Note: You do not need to memorize dependencies. The CLI will automatically detect that these profiles require foundational infrastructure and will launch PostgreSQL, SeaweedFS (S3), and the Iceberg REST Catalog for you before starting the target compute engines.

CLI Command Reference

The dml CLI orchestrates the Open DataML Stack and is logically grouped by functionality. You can append --help to any command for deeper parameter details.

Global Options

  • --verbose: Enable debug-level logging across all commands.
  • -w, --workspace PATH: Path to the DML workspace directory (default: ./.dml).

Inspection & Info

  • dml list: List all available profiles and their capabilities.
  • dml explain <profile>: Explain the details, services, images, and dependencies of a profile.
  • dml ps: List Docker containers managed by the Open DataML Stack.
  • dml info: View package and system-wide Docker daemon health status.

Workspace

  • dml init: Initialize a local .dml workspace for custom configurations.

Cluster Lifecycle

  • dml pull: Pre-fetch Docker images without starting the containers.
  • dml up: Launch DataML profiles (automatically resolves upstream dependencies).
  • dml down: Stop and remove profile containers and networks.

Data Operations

  • dml iceberg: Execute PyIceberg CLI commands natively within the stack.

Management

  • dml logs: Fetch the logs of containers managed by specific profiles.
  • dml restart: Restart one or more specific profiles.

Examples

# View all profiles and exposed ports
$ dml list -d

# See exactly what the kafka profile provisions
$ dml explain kafka

# Launch specific profiles and their dependencies
$ dml up flink1 kafka spark

# Complete teardown and wipe all data
$ dml down --all --volumes

Workspace Customization (.dml)

The Open DataML Stack is designed to be fully hackable. When you run dml init, a local ./.dml/ workspace is generated in your current working directory.

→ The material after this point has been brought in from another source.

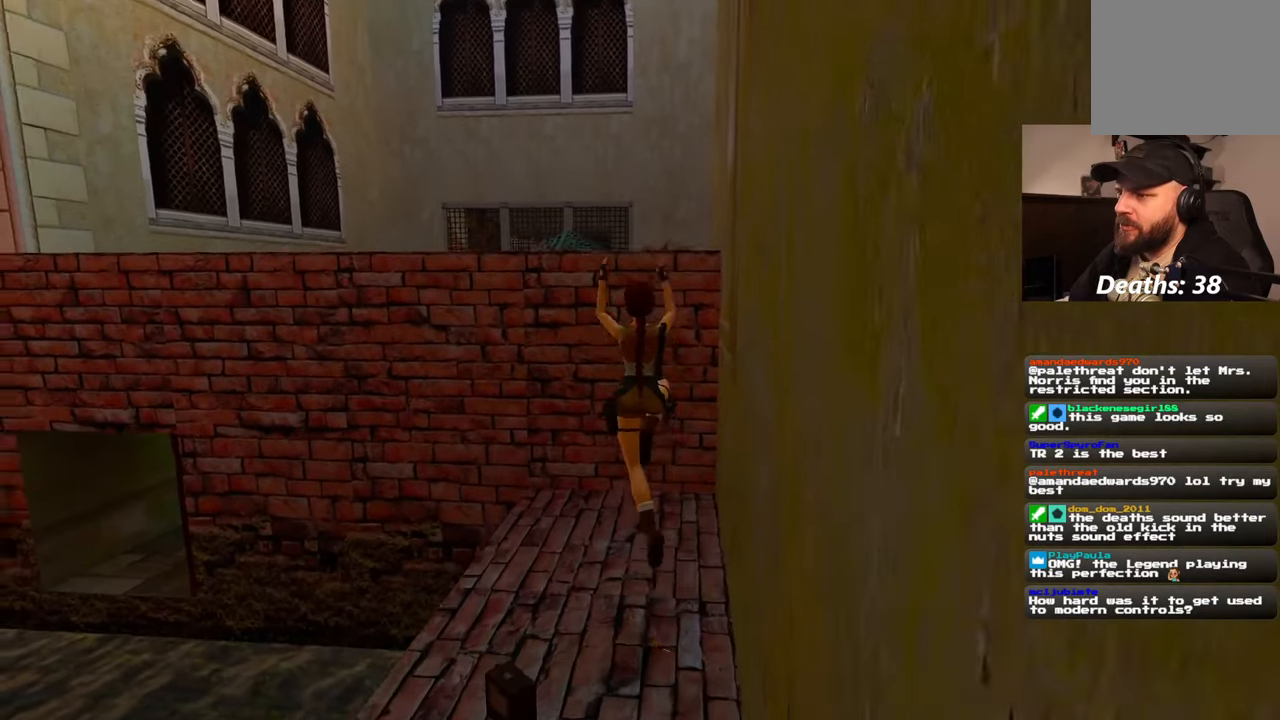
{"dt_ms": 500, "buttons": ["DPAD_DOWN", "DPAD_LEFT"], "left_stick": "center", "right_stick": "center", "events": [[250, "left_stick", "center"], [383, "DPAD_DOWN", "down"], [383, "DPAD_LEFT", "down"]]}
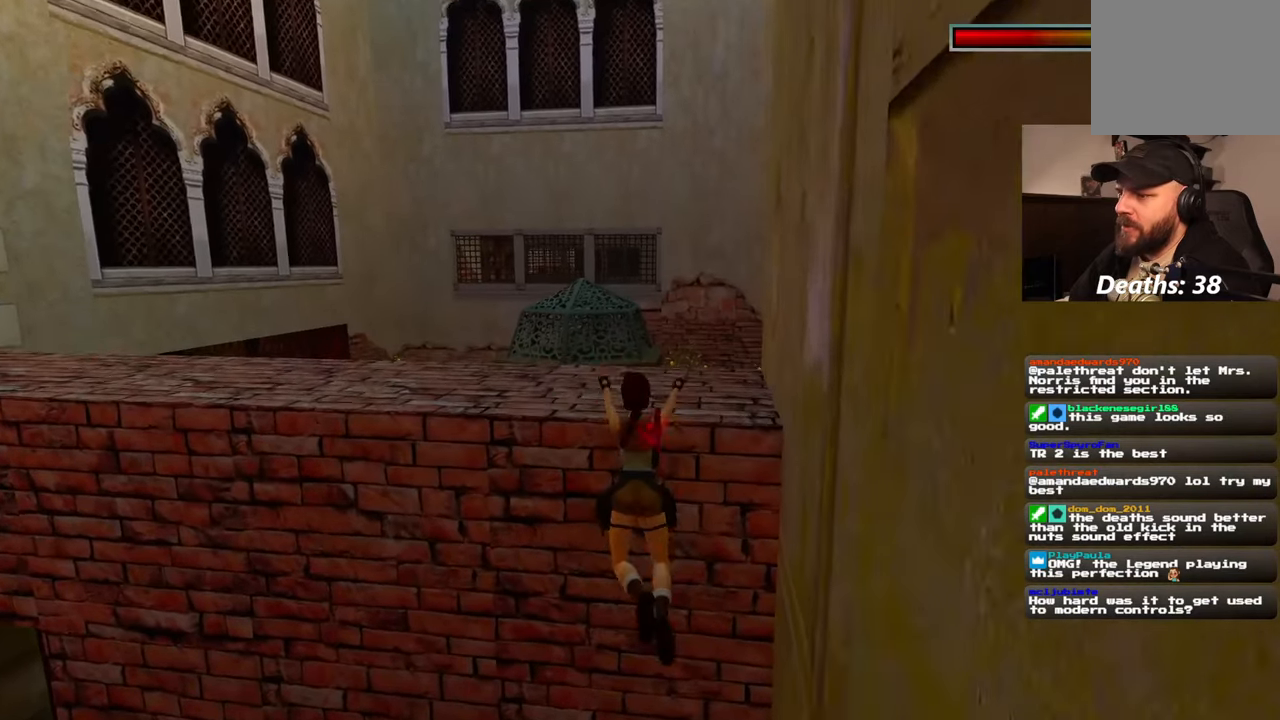
{"dt_ms": 1000, "buttons": ["DPAD_LEFT"], "left_stick": "up", "right_stick": "center"}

This folder contains all the underlying configurations that power the stack:

  • compose-*.yml: The actual Docker Compose definitions. You can edit these to change exposed ports, adjust memory limits, or inject new environment variables.
  • registry.yml: The internal dependency graph.
  • .env: The environment variables used across the stack (e.g., default credentials or timezones).

The CLI will always prioritize the files in your local ./.dml/ directory. If you make a mistake, you can always revert to the pristine default state by running dml init --force.

Local Development & Contributing

If you want to contribute to the CLI itself, we welcome pull requests!

  1. Clone the repository.
  2. Install uv for dependency management.
  3. Sync the dependencies and install the project in development mode:
    uv sync
  4. Install the pre-commit hooks to ensure formatting checks pass:
    uv run pre-commit install
  5. Run the test suite:
    uv run pytest tests/

License

This project is licensed under the Apache License 2.0. See the LICENSE file for details.